Dalam konteks itu, sesungguhnya terminologi ”bencana alam” kurang tepat. Sebab, alam bergolak merupakan kodrat sesuai dalil dan ”juklak” serta ”juknis” Tuhan. Alam pun tak sedang menciptakan bencana bagi dirinya sendiri. Istilah bencana baru muncul ketika dinamika alam terkait dengan keberadaan manusia yang nunut (menumpang hidup) pada alam. Maka, manusia dituntut cerdas dan visioner untuk memahami alam sehingga tak jadi korban. Artinya, manusia mesti patuh dan menyesuaikan diri pada hukum alam.
Terminologi bencana alam lahir dari pandangan sekuler yang memahami alam sebagai sumber potensi destruktif, sebagai ”raksasa” yang selalu mengamuk. Alam dihadirkan sebagai musuh manusia sehingga harus ditaklukkan, dikuasai, dan dieksploitasi. Cara berpikir semacam ini picik, tak adil, sekaligus arogan.
Seperti sifat Tuhan, alam memberikan segalanya kepada manusia sehingga manusia dapat membangun kebudayaan dan peradaban. Anehnya, tidak semua manusia mampu memahami alam dan bersyukur kepada Tuhan. Mereka hanya mau berhubungan dengan alam secara fungsional dan menguntungkan.
”Wedhus gembel”
Romo Kirjito memberi refleksi yang tepat: Gunung Merapi adalah guru kemanusiaan, ilmu pengetahuan, dan politik (Kompas, 12/10). Sebagai guru kemanusiaan, Merapi memberi pelajaran tentang solidaritas sosial dan kualitas penghidupan. Menjadi guru pengetahuan, Merapi mendorong manusia mengembangkan ilmu, pengetahuan, dan teknologi. Sebagai guru politik, Merapi mengajari kita soal keadilan sosial.
Apakah letusan Merapi 2010 ini mampu mendorong letusan pencerahan bagi bangsa kita?

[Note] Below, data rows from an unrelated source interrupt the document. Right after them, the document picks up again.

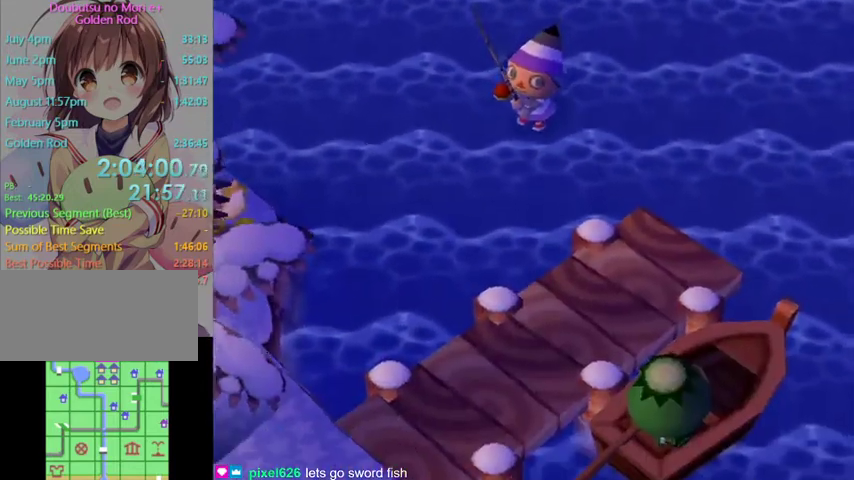
{"buttons": [], "left_stick": "down-right", "right_stick": "center", "events": [[133, "left_stick", "down-right"]]}
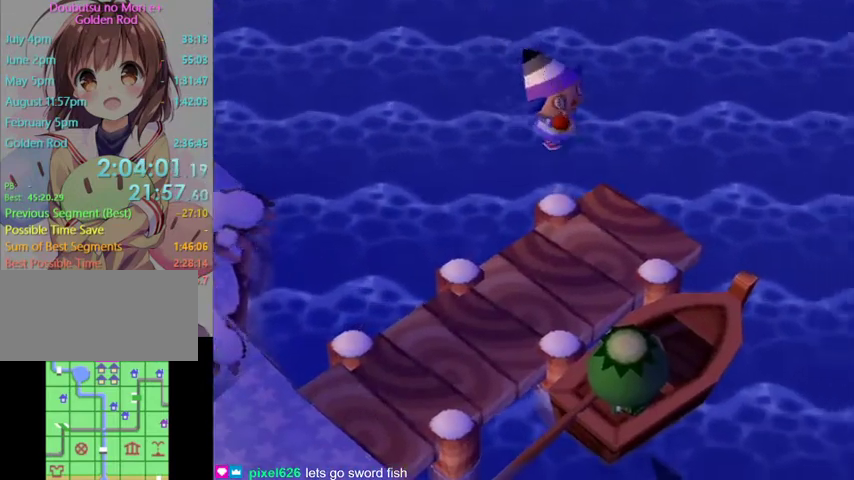
{"buttons": [], "left_stick": "down-right", "right_stick": "center", "events": []}
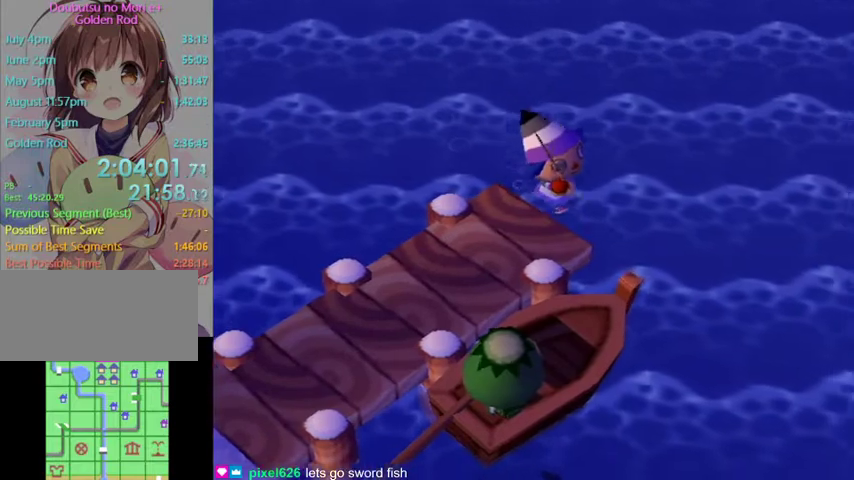
{"buttons": [], "left_stick": "down-right", "right_stick": "center", "events": []}
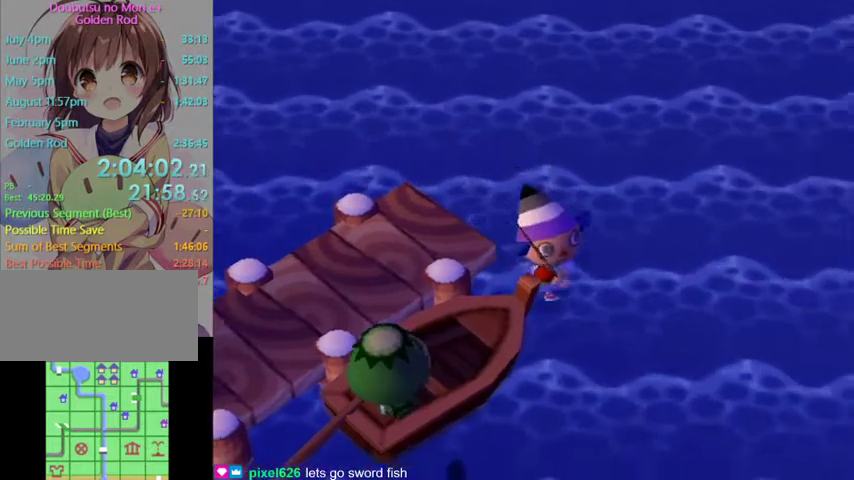
{"buttons": ["L1"], "left_stick": "up", "right_stick": "center", "events": [[33, "left_stick", "down"], [267, "L1", "down"], [400, "left_stick", "left"], [500, "left_stick", "up"]]}
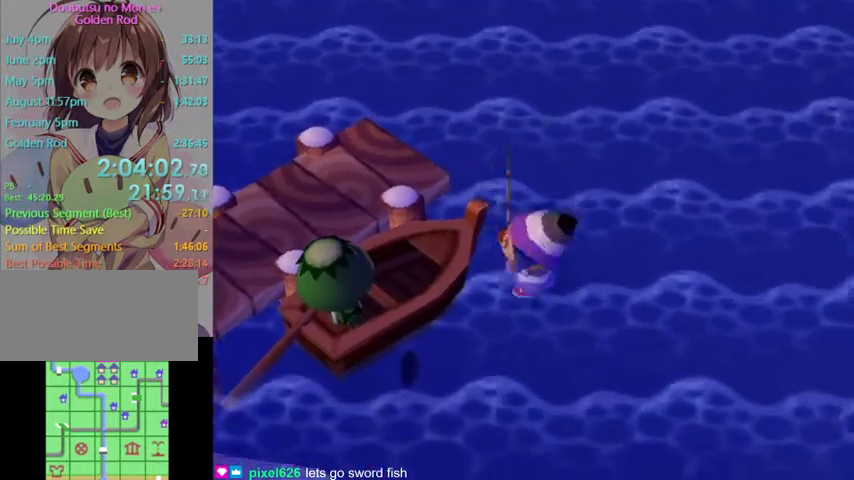
{"buttons": ["L1"], "left_stick": "up-left", "right_stick": "center", "events": [[267, "left_stick", "left"], [433, "left_stick", "up-left"]]}
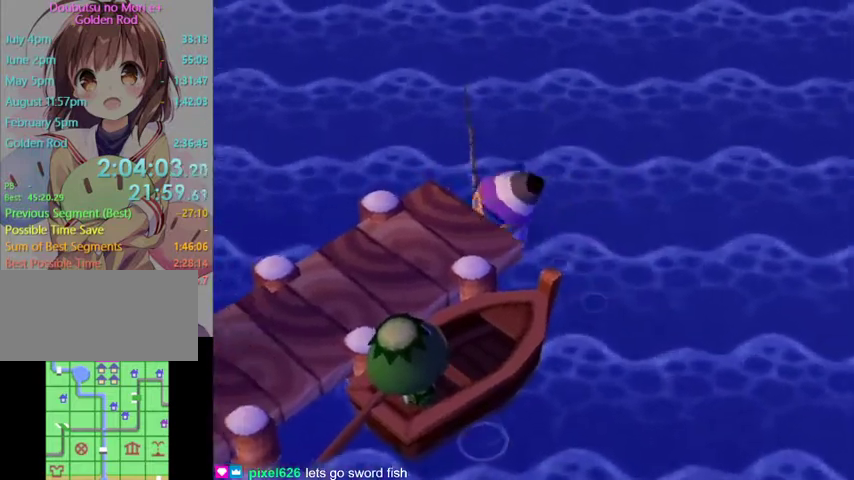
{"buttons": ["L1"], "left_stick": "up", "right_stick": "center", "events": [[400, "left_stick", "up"]]}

Bangsa ini telah jauh bergerak tanpa gagasan besar yang memuliakan manusia/kemanusiaan dan keadilan. Para pemimpin masih terpaku pada panggilan kekuasaan daripada panggilan kemanusiaan dan keadilan. Setiap hari rakyat diguyur awan panas (wedhus gembel) dari letusan gunung korupsi dan penyimpangan atas konstitusi.
Para pemimpin kita—meminjam istilah Eep Syaifullah—lebih memilih ”kekaguman” konstituen daripada berpihak kepada konstitusi. Mereka cenderung kurang berani mengambil langkah konstitusional hanya karena takut tak populer atau citra dirinya jatuh. Gelembung-gelembung citra dianggap jauh lebih penting daripada semangat pengabdian menjalankan konstitusi.

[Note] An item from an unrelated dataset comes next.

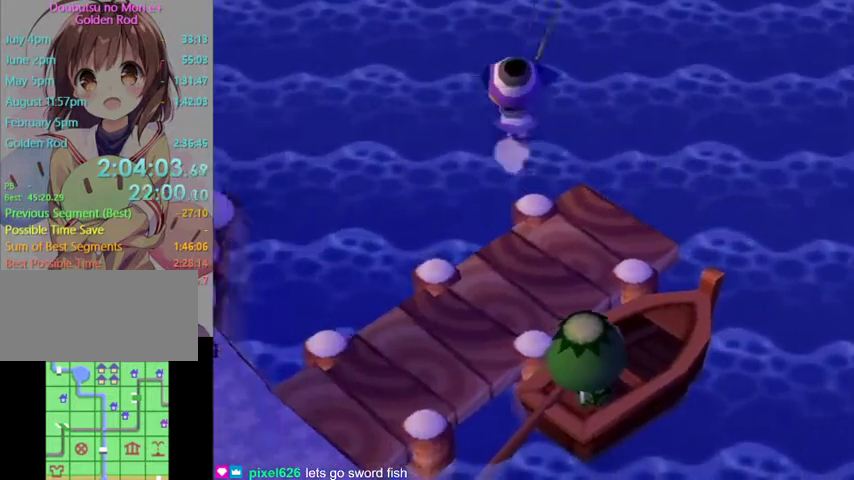
{"buttons": ["L1"], "left_stick": "center", "right_stick": "center", "events": [[400, "left_stick", "center"]]}
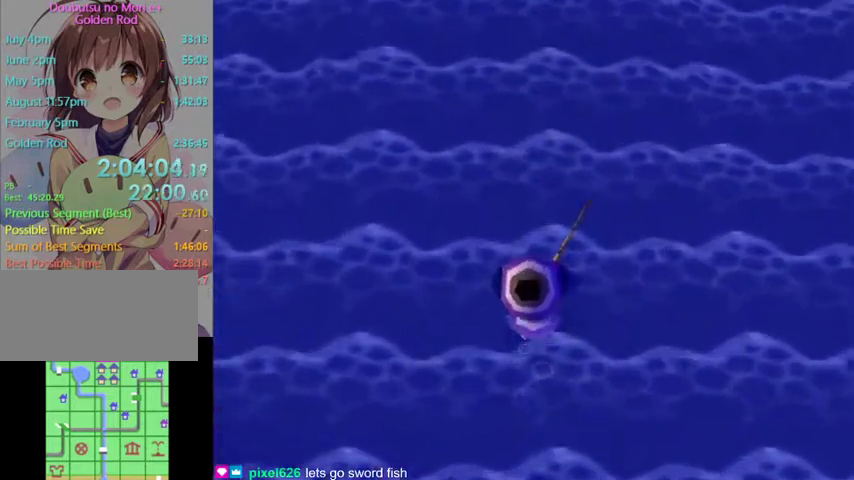
{"buttons": [], "left_stick": "down", "right_stick": "center", "events": [[200, "L1", "up"], [200, "left_stick", "down"]]}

Konstitusi adalah rumah bangsa sekaligus peta orientasi nilai negara. Ketika konstitusi itu ditinggalkan dan para pemimpin lebih asyik dalam gelombang pencitraan berdasarkan dinamika pasar, negara ini pun semakin dalam memasuki jurang ”negara gagal”. Kepemimpinan berbasis pencitraan akhirnya tak lebih dari gelembung-gelembung sabun. Hampa dan rapuh.
Kita berharap erupsi Merapi—juga tsunami Mentawai dan banjir Wasior—menjadi daya dorong atas magma keadilan di negara ini untuk segera muncrat dan melahirkan letusan dahsyat keadilan sosial bagi seluruh rakyat Indonesia. Rakyat pun akan kuyup dihujani kesejahteraan dan kemuliaan, seperti diramalkan Raja Kediri Prabu Jayabaya (1137-1159) tentang zaman kalasuba (zaman kemuliaan).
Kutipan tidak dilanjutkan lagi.